By Maxine Joselow, New York Times, Sept. 12, 2025, 4:02 p.m. ET
The Environmental Protection Agency moved on Friday to stop requiring thousands of polluting facilities to report the amount of heat-trapping greenhouse gases that they release into the air.
The E.P.A. proposal would end requirements for thousands of coal-burning power plants, oil refineries, steel mills and other industrial facilities across the country. The government has been collecting this data since 2010 and it is a key tool to track carbon dioxide, methane and other gases that are driving climate change.
The Friday announcement comes as the Trump administration has systematically erased mentions of climate change from government websites while slashing federal funding for research on global warming.
“Alongside President Trump, E.P.A. continues to live up to the promise of unleashing energy dominance that powers the American dream,” Lee Zeldin, the E.P.A. administrator, said in a statement. “The Greenhouse Gas Reporting Program is nothing more than bureaucratic red tape.”
Zeldin said that ending the program would save American businesses up to $2.4 billion in compliance costs. The New York Times could not independently verify that claim; representatives for E.P.A. did not immediately respond to a request for comment.
US EPA proposes end to mandatory greenhouse gas reporting (Reuters)
Critics said the proposal could hobble federal efforts to fight climate change, since the government cannot reduce emissions if it cannot measure how much is generated and where it is produced.

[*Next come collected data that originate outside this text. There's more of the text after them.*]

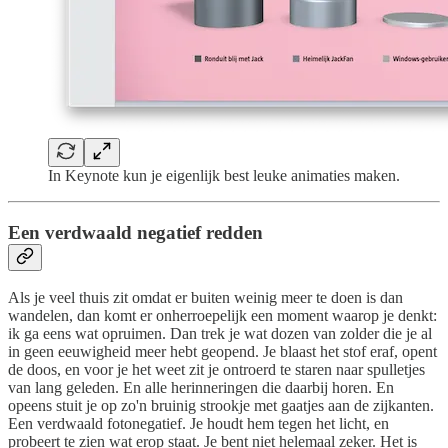
In Keynote kun je eigenlijk best leuke animaties maken.
Een verdwaald negatief redden
Als je veel thuis zit omdat er buiten weinig meer te doen is dan
wandelen, dan komt er onherroepelijk een moment waarop je denkt:
ik ga eens wat opruimen. Dan trek je wat dozen van zolder die je al
in geen eeuwigheid meer hebt geopend. Je blaast het stof eraf, opent
de doos, en voor je het weet zit je ontroerd te staren naar spulletjes
van lang geleden. En alle herinneringen die daarbij horen. En
opeens stuit je op zo'n bruinig strookje met gaatjes aan de zijkanten.
Een verdwaald fotonegatief. Je houdt hem tegen het licht, en
probeert te zien wat erop staat. Je bent niet helemaal zeker. Het is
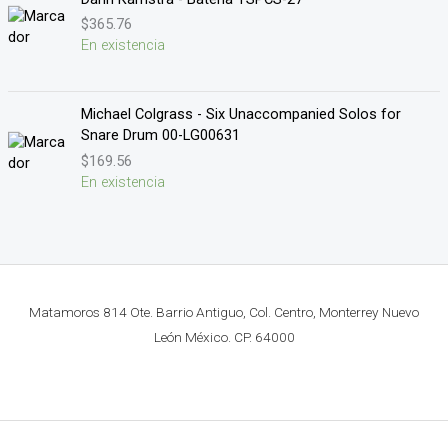
$
365.76
En existencia
Michael Colgrass - Six Unaccompanied Solos for
Snare Drum 00-LG00631
$
169.56
En existencia
Matamoros 814 Ote. Barrio Antiguo, Col. Centro, Monterrey Nuevo
León México. CP. 64000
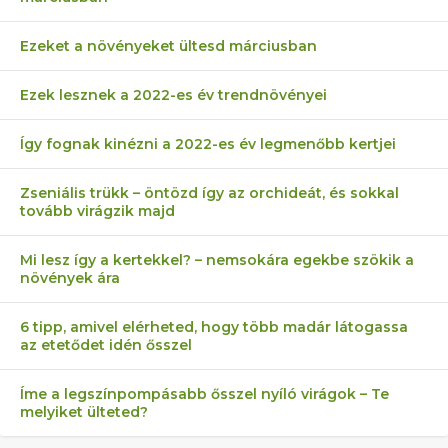
Ezeket a növényeket ültesd márciusban
Ezek lesznek a 2022-es év trendnövényei
Így fognak kinézni a 2022-es év legmenőbb kertjei
Zseniális trükk – öntözd így az orchideát, és sokkal
tovább virágzik majd
Mi lesz így a kertekkel? – nemsokára egekbe szökik a
növények ára
6 tipp, amivel elérheted, hogy több madár látogassa
az etetődet idén ősszel
Íme a legszínpompásabb ősszel nyíló virágok – Te
melyiket ülteted?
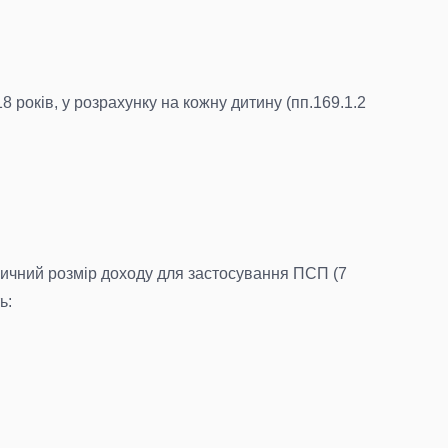
8 років, у розрахунку на кожну дитину (пп.169.1.2
аничний розмір доходу для застосування ПСП (7
ь:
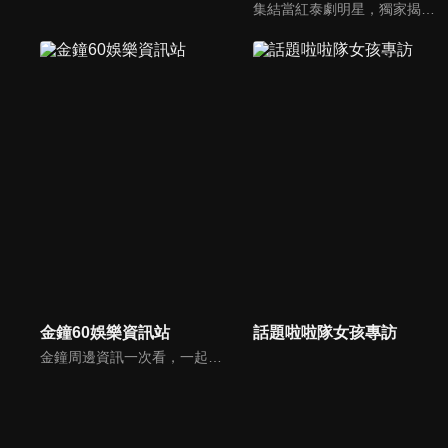
集結當紅泰劇明星，獨家揭露他們的幕後小秘密
金鐘60娛樂資訊站
話題啦啦隊女孩專訪
金鐘周邊資訊一次看，一起預測金鐘得主！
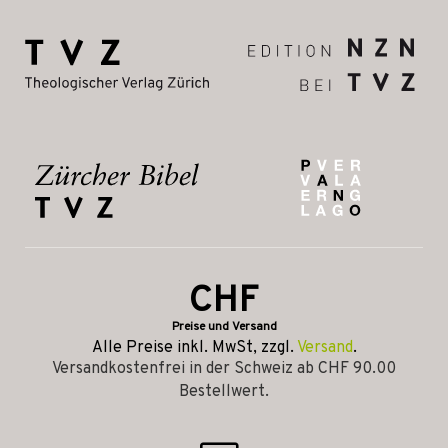
CHF
Preise und Versand
Alle Preise inkl. MwSt, zzgl.
Versand
.
Versandkostenfrei in der Schweiz ab CHF 90.00
Bestellwert.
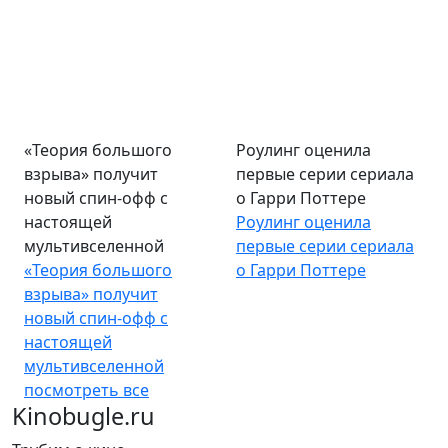
«Теория большого
Роулинг оценила
взрыва» получит
первые серии сериала
новый спин-офф с
о Гарри Поттере
настоящей
Роулинг оценила
мультивселенной
первые серии сериала
«Теория большого
о Гарри Поттере
взрыва» получит
новый спин-офф с
настоящей
мультивселенной
посмотреть все
Kinobugle.ru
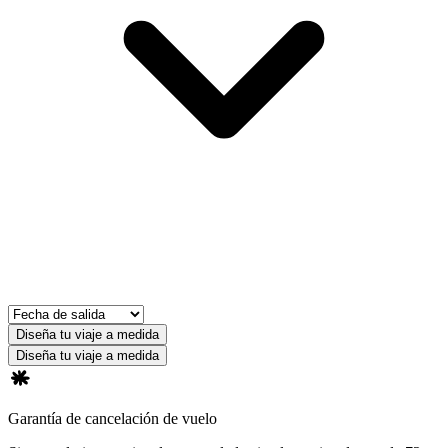
Diseña tu viaje a medida
Diseña tu viaje a medida
Garantía de cancelación de vuelo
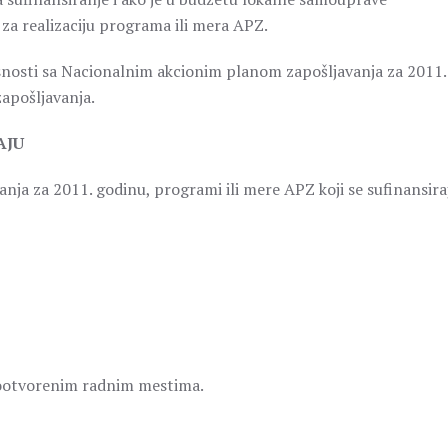
a realizaciju programa ili mera APZ.
asnosti sa Nacionalnim akcionim planom zapošljavanja za 2011.
apošljavanja.
AJU
ja za 2011. godinu, programi ili mere APZ koji se sufinansira
vootvorenim radnim mestima.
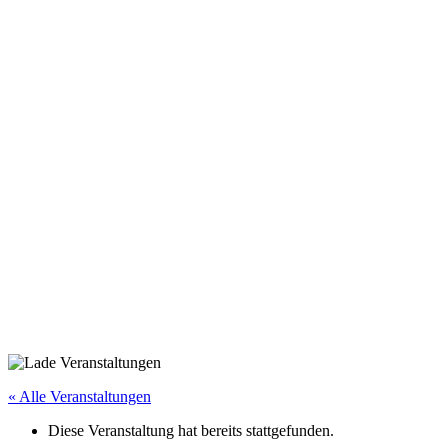
« Alle Veranstaltungen
Diese Veranstaltung hat bereits stattgefunden.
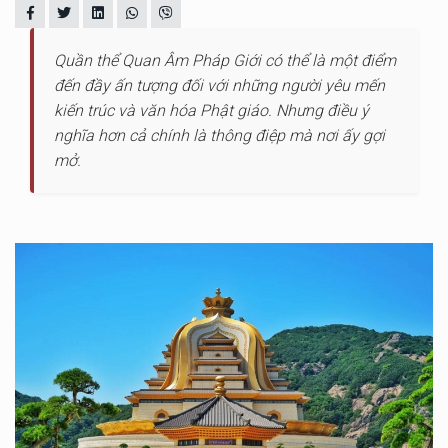
Quần thể Quan Âm Pháp Giới có thể là một điểm
đến đầy ấn tượng đối với những người yêu mến
kiến trúc và văn hóa Phật giáo. Nhưng điều ý
nghĩa hơn cả chính là thông điệp mà nơi ấy gợi
mở.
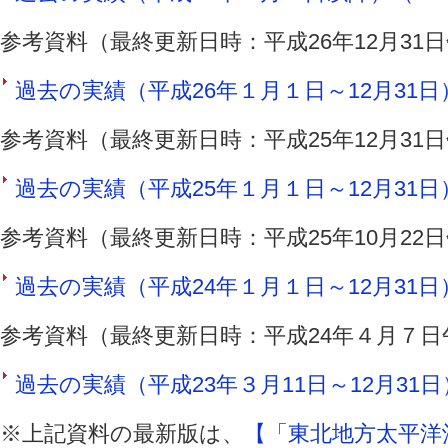
参考資料（最終更新日時：平成26年12月31
過去の実績（平成26年１月１日～12月31日）（
参考資料（最終更新日時：平成25年12月31
過去の実績（平成25年１月１日～12月31日）（
参考資料（最終更新日時：平成25年10月22
過去の実績（平成24年１月１日～12月31日）（
参考資料（最終更新日時：平成24年４月７日
過去の実績（平成23年３月11日～12月31日）
※上記資料の最新版は、
【「東北地方太平洋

“With this move, they’re taking away the practical and material capacity of the federal government to do the basic elements of climate policymaking,” said Joseph Goffman, who led the E.P.A.’s air office during the Biden administration
For the past 15 years, the Greenhouse Gas Reporting Program has collected data from about 8,000 of the country’s largest industrial facilities. That data has helped guide numerous decisions on federal policy and has been shared with the United Nations, which has required developed countries to submit tallies of their emissions.
In addition, private companies often rely on the program’s data to demonstrate to investors that their efforts to cut emissions are working. And communities often use it to determine whether local facilities are releasing air pollution that threatens public health.